(Directions): For this exercise, write out each entry below exactly, omitting the images.

[Before-and-after change records]
+---+
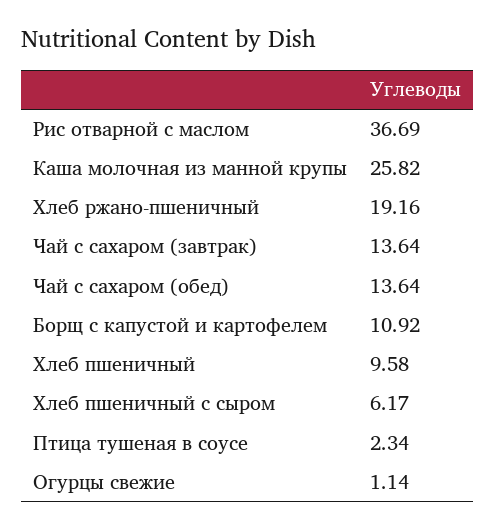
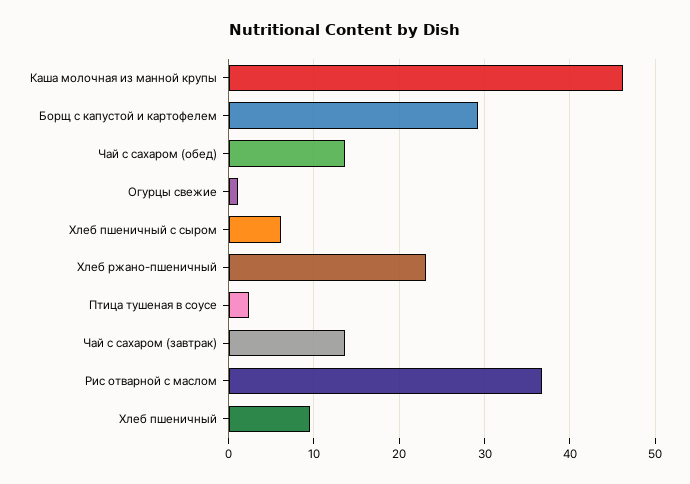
  {
    "Рис отварной с маслом": 36.69,
-   "Каша молочная из манной крупы": 25.82,
+   "Каша молочная из манной крупы": 46,
-   "Хлеб ржано-пшеничный": 19.16,
+   "Хлеб ржано-пшеничный": 23,
    "Чай с сахаром (завтрак)": 13.64,
    "Чай с сахаром (обед)": 13.64,
-   "Борщ с капустой и картофелем": 10.92,
+   "Борщ с капустой и картофелем": 29,
    "Хлеб пшеничный": 9.58,
    "Хлеб пшеничный с сыром": 6.17,
    "Птица тушеная в соусе": 2.34,
    "Огурцы свежие": 1.14
  }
+---+
(Exercise solution):
  {
    "Рис отварной с маслом": 36.69,
-   "Каша молочная из манной крупы": 25.82,
+   "Каша молочная из манной крупы": 46,
-   "Хлеб ржано-пшеничный": 19.16,
+   "Хлеб ржано-пшеничный": 23,
    "Чай с сахаром (завтрак)": 13.64,
    "Чай с сахаром (обед)": 13.64,
-   "Борщ с капустой и картофелем": 10.92,
+   "Борщ с капустой и картофелем": 29,
    "Хлеб пшеничный": 9.58,
    "Хлеб пшеничный с сыром": 6.17,
    "Птица тушеная в соусе": 2.34,
    "Огурцы свежие": 1.14
  }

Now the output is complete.